### DESCRIÇÃO DO EXERCÍCIO
Prossiga com o texto sobre Paula Rego no estúdio da National Gallery, escrevendo a partir da última frase apresentada.

### TEXTO DE ORIGEM
= = = = = = =
Instalada durante cerca de 18 meses num estúdio situado na cave do museu, basta então a Paula Rego subir aos pisos superiores, como uma “caçadora furtiva”. Ela mesma compara essas visitas a um processo de caça e o que descobre a um alimento: “Assim, posso trepar lá acima, apanhar as coisas e trazê-las comigo para a cave, onde posso comê-las. E o que trago aqui para baixo varia imenso, mas trago sempre alguma coisa aqui para a minha toca.”[6] Essa colheita de referências, “alimento” para olhos, razão e intuição, funde-se gradualmente com dados que guarda na memória consciente e inconsciente, estimulada pelo que acaba de ver. O imaginário age, então, por dentro do processo de dar visibilidade às formas.

 

(...) Decidi ‘vamos fazer algo não invasivo’. (...) ‘Vamos fingir que são azulejos portugueses, que são lindos - azuis e brancos - e discretos’.(...) E coloquei as histórias dos santos - das santas - das pinturas da National Gallery. Fiz os desenhos para isso em Portugal, de facto fiz a primeira pintura grande em Portugal. Depois cheguei à terceira pintura, meti-me num sarilho deplorável. Não conseguia fazê-la funcionar. (...) Comecei tudo de novo outra vez. Já não havia santos suficientes por ali, por isso decidi introduzir histórias mitológicas e até populares... e pequenas imagens de histórias populares com a mulher que está a debruçar o bebé sobre o lago, sobre aquela fonte.[7]

 

Para as obras que então realiza, Paula toma como referência fundamental a Legenda Áurea, de Jacobus de Voragine, livro escrito entre 1260 e 1275 que compila inúmeras fontes do pensamento religioso da Idade Média sobre a vida dos santos.
= = = = = = =
### INFORMAÇÃO APRESENTADA
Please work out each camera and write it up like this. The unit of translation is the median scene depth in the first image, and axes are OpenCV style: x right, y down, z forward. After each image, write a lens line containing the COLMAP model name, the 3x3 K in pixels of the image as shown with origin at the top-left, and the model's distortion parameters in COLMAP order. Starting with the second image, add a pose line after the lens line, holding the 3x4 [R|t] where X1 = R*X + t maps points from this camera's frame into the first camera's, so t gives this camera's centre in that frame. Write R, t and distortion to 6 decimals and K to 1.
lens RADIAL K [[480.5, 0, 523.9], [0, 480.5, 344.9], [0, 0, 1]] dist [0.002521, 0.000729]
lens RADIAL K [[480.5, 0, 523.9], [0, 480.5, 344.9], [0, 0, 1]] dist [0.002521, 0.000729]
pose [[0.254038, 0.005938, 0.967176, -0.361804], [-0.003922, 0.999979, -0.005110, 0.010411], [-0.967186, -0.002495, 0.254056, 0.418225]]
= = = = = = =
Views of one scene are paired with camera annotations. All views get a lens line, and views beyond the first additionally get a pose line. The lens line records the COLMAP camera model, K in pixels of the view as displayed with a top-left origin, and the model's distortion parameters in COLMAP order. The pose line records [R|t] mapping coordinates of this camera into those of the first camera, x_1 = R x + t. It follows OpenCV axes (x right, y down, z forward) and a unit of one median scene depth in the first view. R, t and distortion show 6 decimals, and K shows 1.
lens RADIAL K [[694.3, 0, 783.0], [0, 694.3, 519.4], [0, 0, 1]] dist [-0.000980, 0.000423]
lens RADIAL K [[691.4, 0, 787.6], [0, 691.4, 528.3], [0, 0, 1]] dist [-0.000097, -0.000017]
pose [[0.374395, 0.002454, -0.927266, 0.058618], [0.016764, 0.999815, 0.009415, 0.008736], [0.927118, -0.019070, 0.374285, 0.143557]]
= = = = = = =
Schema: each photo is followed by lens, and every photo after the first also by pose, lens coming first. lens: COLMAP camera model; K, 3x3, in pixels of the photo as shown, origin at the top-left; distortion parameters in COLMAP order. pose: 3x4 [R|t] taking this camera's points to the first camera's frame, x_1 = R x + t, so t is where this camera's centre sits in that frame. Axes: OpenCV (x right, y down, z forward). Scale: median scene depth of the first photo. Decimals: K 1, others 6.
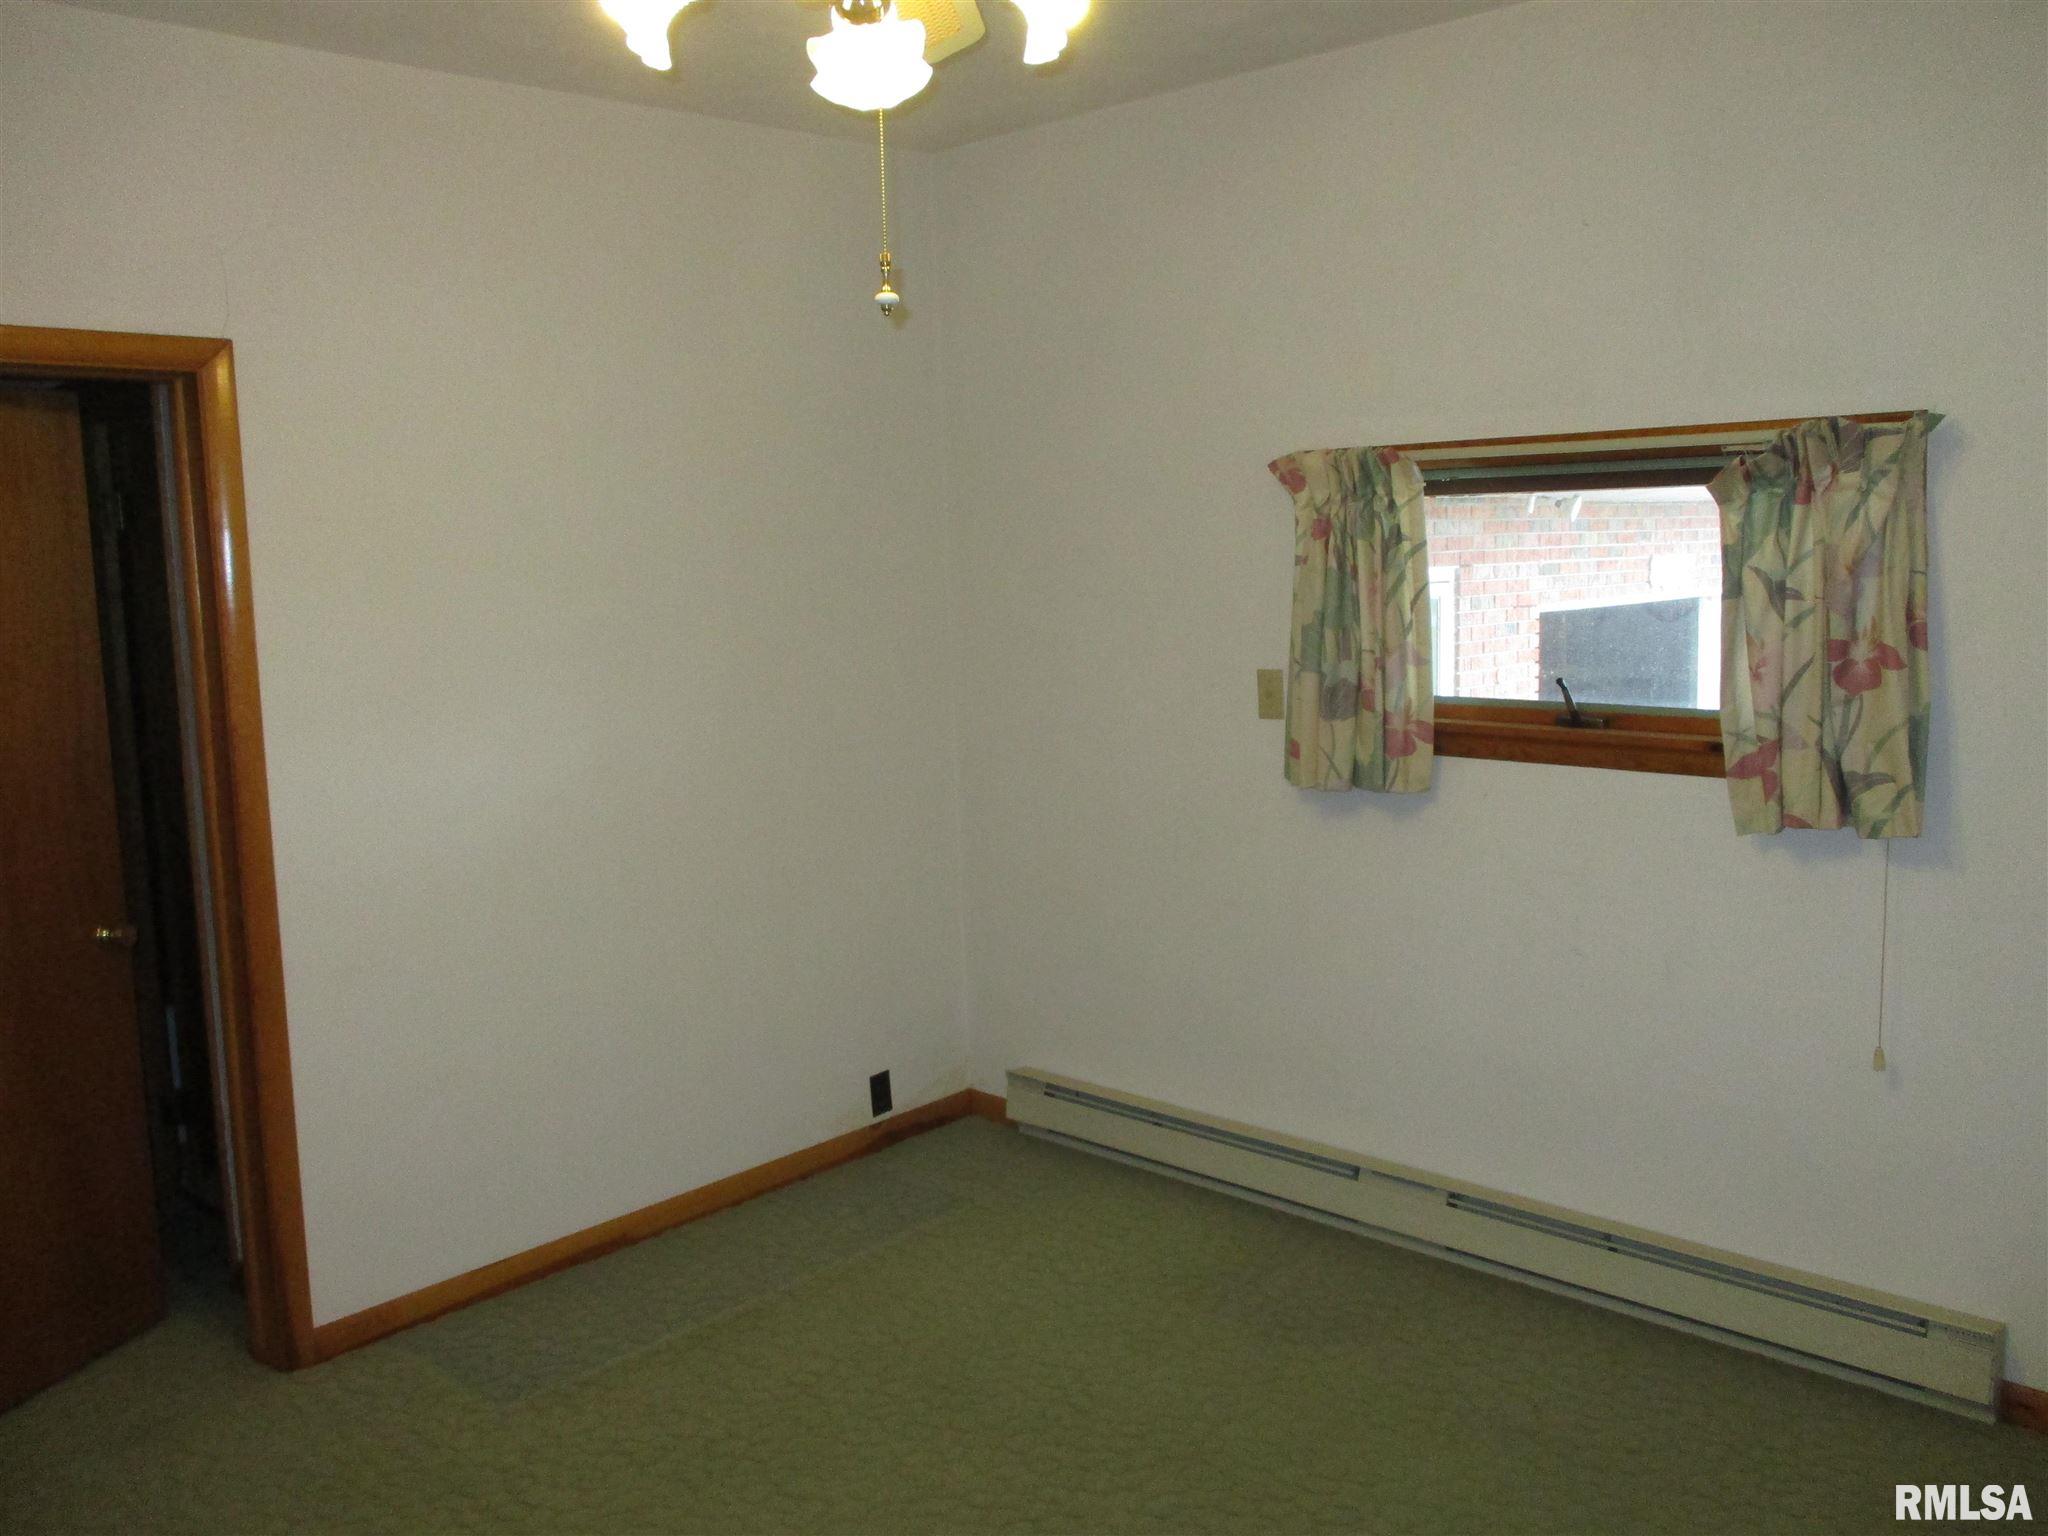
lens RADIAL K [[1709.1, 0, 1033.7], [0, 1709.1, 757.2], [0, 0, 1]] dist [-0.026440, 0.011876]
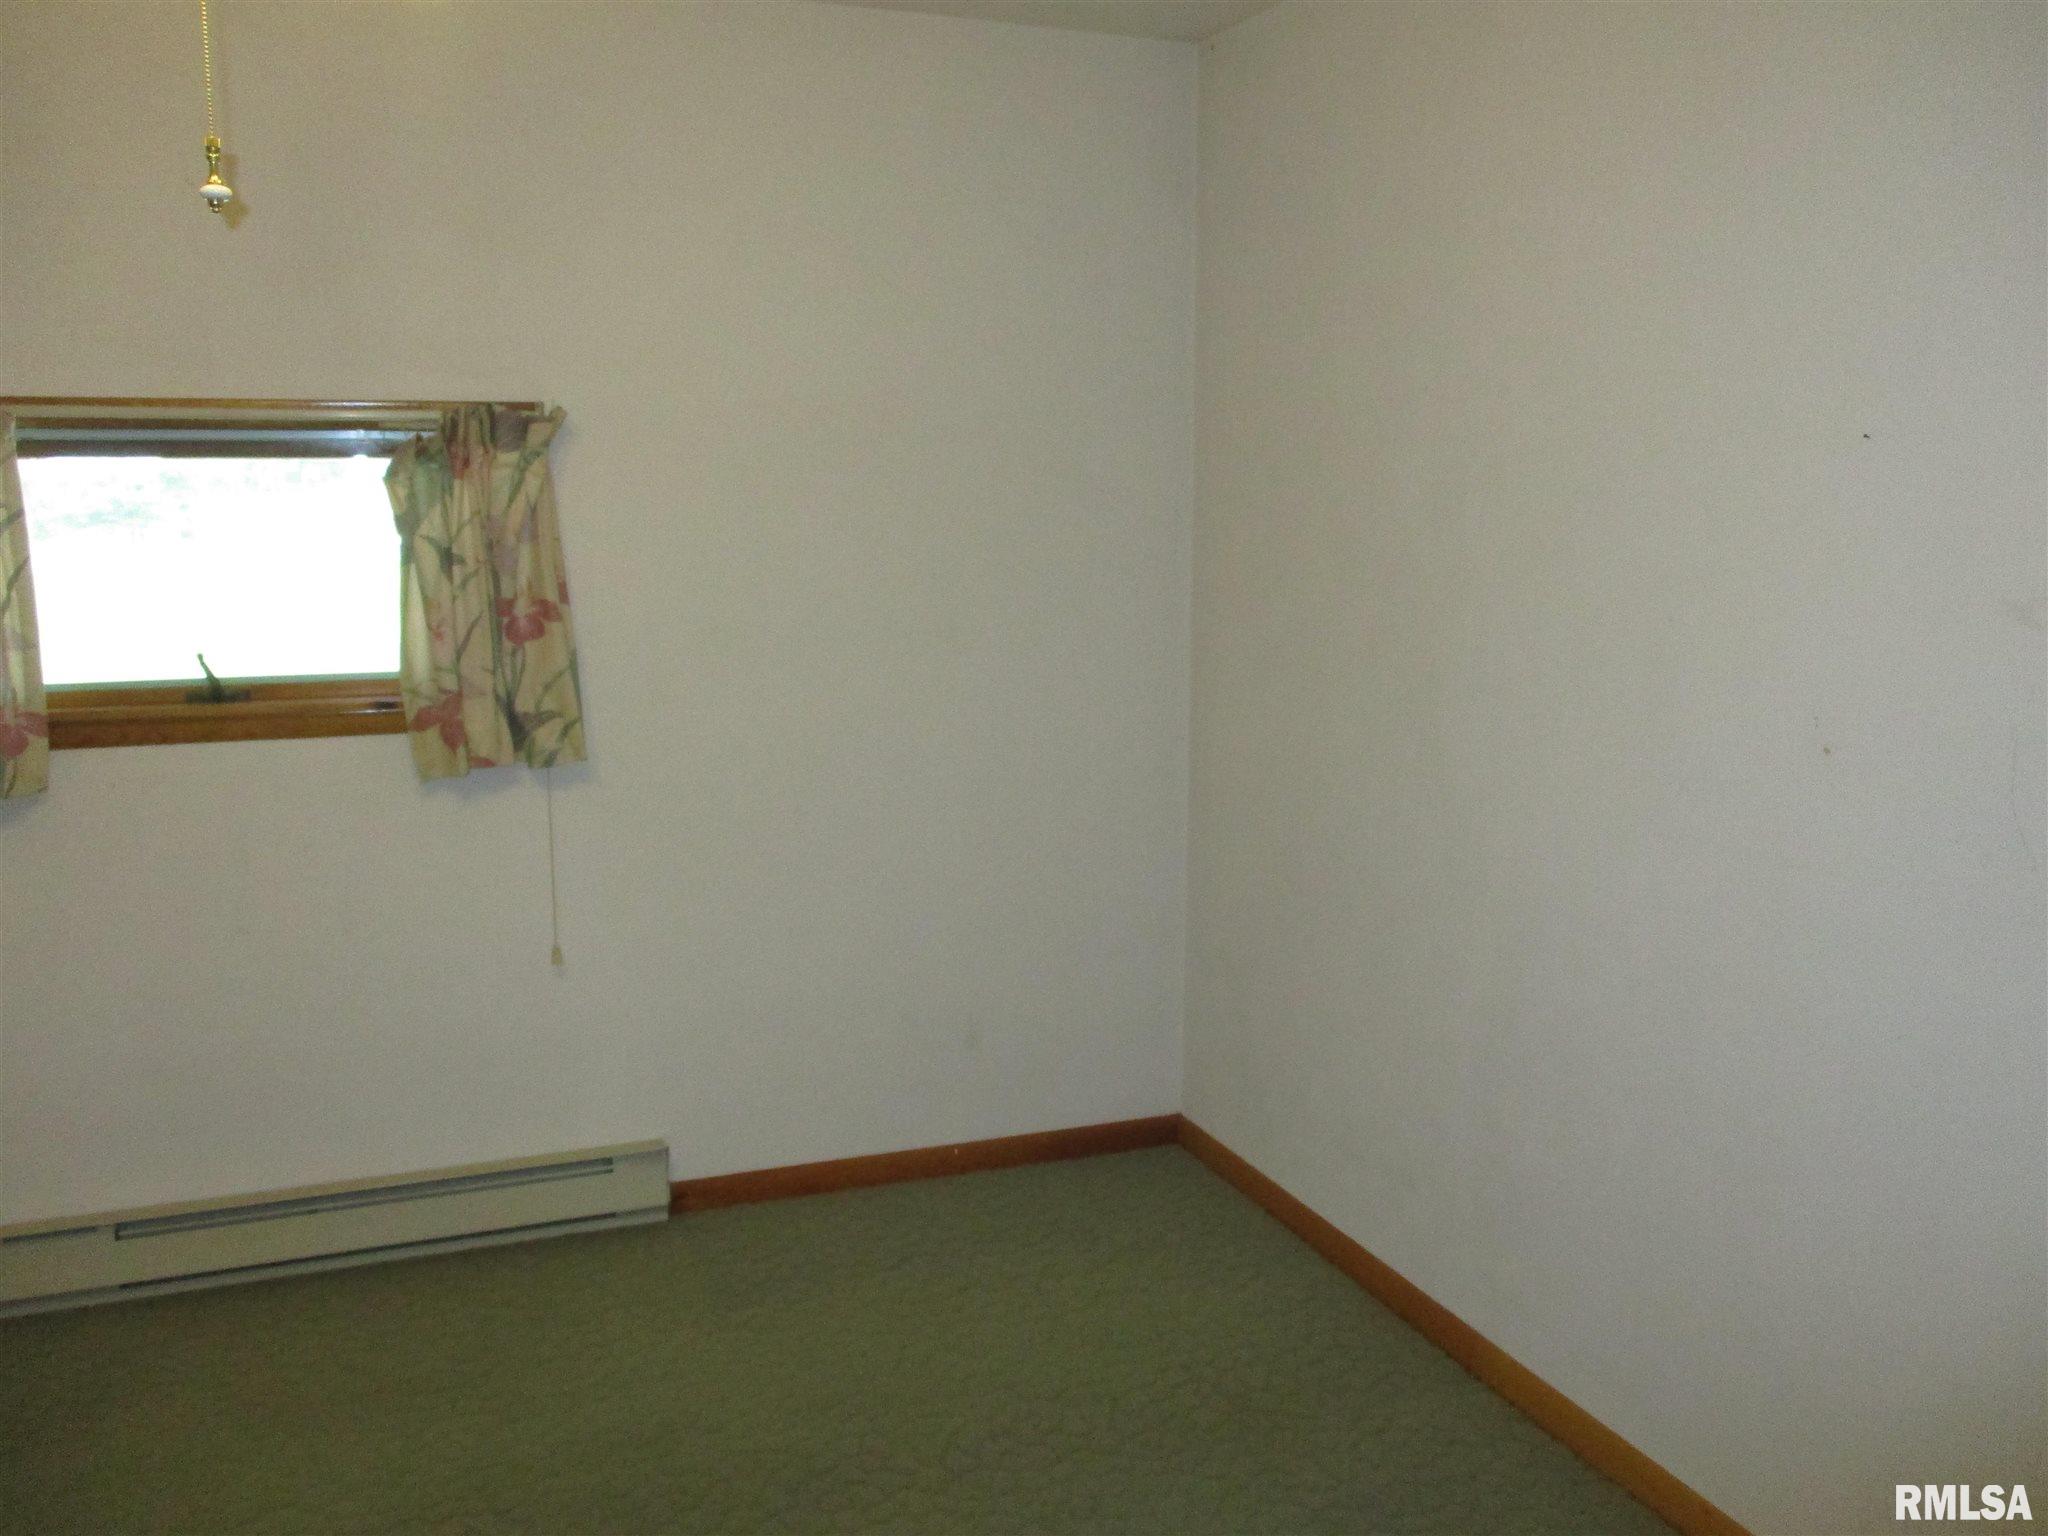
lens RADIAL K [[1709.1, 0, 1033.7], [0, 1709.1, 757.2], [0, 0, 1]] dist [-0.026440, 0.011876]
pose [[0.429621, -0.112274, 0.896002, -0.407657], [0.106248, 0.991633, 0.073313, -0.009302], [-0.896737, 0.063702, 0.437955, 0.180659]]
= = = = = = =
### SECÇÃO DE RESPOSTA
E, se é bastante certo que apropria a iconografia de diversas pinturas do museu que, no seu tempo próprio, tinham sido elaboradas com base naquele texto, também convém afirmar que a identificação das obras exatas que Paula apropria ou cita mais ou menos diretamente nem sempre é conclusiva.

 

 

 

 

 

 

 

 

 

 

 

Figura 1 - Paula Rego –Tríptico O Jardim de Crivelli. 1990-1991. Acrílicas s/tela. Painel esquerdo e central: 190x240 cm e 190x260cm; painel direito: 190x240c. National Gallery. Londres.

 

É provável que Paula tenha estado atenta a pinturas cujo dispositivo espacial e narrativo de “quadro dentro de quadro” lhe permitisse induzir uma sobrecarga semântica e, nela, diversas relações por mise-en-abîme. Nota-se alguma coincidência, embora sob inversão bilateral, entre a estrutura de campo do 3º painel, no lado direito, e a Anunciação (ca 1486) de Carlo Crivelli. É a própria artista que confessa a influência de Mantegna nalguma relação da representação com a escultura clássica, nomeadamente na simulação da matéria dos baixos relevos, numa pintura que antecede a série e já explora os “tesouros” da National Gallery.

 

 

 

 

 

 

 

 

 

 

 

 

 

 

 

 

Figura 2 - Paula Rego, fragmentos de O Jardim de Crivelli que representam figuras alusivas a santas. Da esquerda para a direita: Isabel, Maria e S. João Baptista; Maria Madalena; Maria; Marta.

 

Por outro lado, a sua Marta talvez se baseie na de Diego Velázquez em Cristo na Casa de Marta e Maria (ca 1618), e é possível que uma das suas figuras femininas refira a Santa Catarina de Alexandria (ca 1491-94) de Carlo Crivelli. Há também Madalena, Judite, Santa Cecília, Maria, Sansão e Dalila, São João Baptista. Mas não se trata só de religião.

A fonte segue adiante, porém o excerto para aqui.